* **EXTRAIT À LIRE**
En cas de distribution de réserves à l’usufruitier de parts, la dette de restitution est déductible

Pour la liquidation des droits de succession, les dettes à la charge du défunt sont en principe déductibles de l’actif successoral lorsque leur existence au jour du décès est justifiée.

Pour la liquidation des droits de succession, les dettes à la charge du défunt sont en principe déductibles de l’actif successoral lorsque leur existence au jour du décès est justifiée (CGI art. 768). Sont, en revanche, présumées fictives et ne sont donc pas déductibles les dettes contractuelles du défunt envers ses héritiers (CGI art. 773, 2°) ; leur imputation n’est autorisée que sous certaines conditions formelles (acte authentique ou acte sous seing privé enregistré).

* **ACTIVITÉS**
(1) D'après l'extrait, quelles dettes du défunt sont présumées fictives ?
(2) Recopiez fidèlement le passage de l'extrait qui commence par « En cas de distribution » et se termine par « seing privé enregistré). ».
(3) Traduisez en anglais la phrase suivante de l'extrait : « Pour la liquidation des droits de succession, les dettes à la charge du défunt sont en principe déductibles de l’actif successoral lorsque leur existence au jour du décès est justifiée. »

* **MATÉRIEL PRÉSENTÉ**
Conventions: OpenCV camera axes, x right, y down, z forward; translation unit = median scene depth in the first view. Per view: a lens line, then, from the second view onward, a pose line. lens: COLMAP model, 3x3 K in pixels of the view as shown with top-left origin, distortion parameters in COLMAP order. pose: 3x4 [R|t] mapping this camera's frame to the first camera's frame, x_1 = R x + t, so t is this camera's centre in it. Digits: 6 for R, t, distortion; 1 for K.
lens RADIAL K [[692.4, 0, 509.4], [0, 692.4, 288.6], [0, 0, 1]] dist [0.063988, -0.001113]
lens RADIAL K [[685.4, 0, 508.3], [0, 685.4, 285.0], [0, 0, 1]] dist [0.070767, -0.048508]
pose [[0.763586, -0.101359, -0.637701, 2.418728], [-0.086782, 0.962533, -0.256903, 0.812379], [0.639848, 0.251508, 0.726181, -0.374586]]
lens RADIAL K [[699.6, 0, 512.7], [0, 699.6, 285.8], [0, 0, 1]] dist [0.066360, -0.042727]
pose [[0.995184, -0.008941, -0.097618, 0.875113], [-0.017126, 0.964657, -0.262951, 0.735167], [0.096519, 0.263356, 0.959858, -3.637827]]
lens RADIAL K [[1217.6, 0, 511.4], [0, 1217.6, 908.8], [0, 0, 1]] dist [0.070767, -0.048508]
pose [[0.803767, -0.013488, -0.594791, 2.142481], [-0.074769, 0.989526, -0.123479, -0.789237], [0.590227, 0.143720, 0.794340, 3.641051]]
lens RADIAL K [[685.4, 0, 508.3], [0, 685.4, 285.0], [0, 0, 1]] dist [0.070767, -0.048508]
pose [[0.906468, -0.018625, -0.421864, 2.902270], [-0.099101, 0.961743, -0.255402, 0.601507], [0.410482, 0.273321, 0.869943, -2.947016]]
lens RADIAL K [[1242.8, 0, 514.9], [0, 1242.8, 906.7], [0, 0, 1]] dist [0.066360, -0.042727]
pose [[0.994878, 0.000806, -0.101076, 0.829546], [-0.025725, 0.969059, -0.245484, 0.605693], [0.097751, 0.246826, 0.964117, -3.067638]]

* **CORRIGÉ DE L'EXERCICE**
(1) Les dettes contractuelles du défunt envers ses héritiers.

(2)
En cas de distribution de réserves à l’usufruitier de parts, la dette de restitution est déductible

Pour la liquidation des droits de succession, les dettes à la charge du défunt sont en principe déductibles de l’actif successoral lorsque leur existence au jour du décès est justifiée.

Pour la liquidation des droits de succession, les dettes à la charge du défunt sont en principe déductibles de l’actif successoral lorsque leur existence au jour du décès est justifiée (CGI art. 768). Sont, en revanche, présumées fictives et ne sont donc pas déductibles les dettes contractuelles du défunt envers ses héritiers (CGI art. 773, 2°) ; leur imputation n’est autorisée que sous certaines conditions formelles (acte authentique ou acte sous seing privé enregistré).

(3) For the assessment of inheritance tax, debts owed by the deceased are in principle deductible from the assets of the estate when their existence on the date of death is substantiated.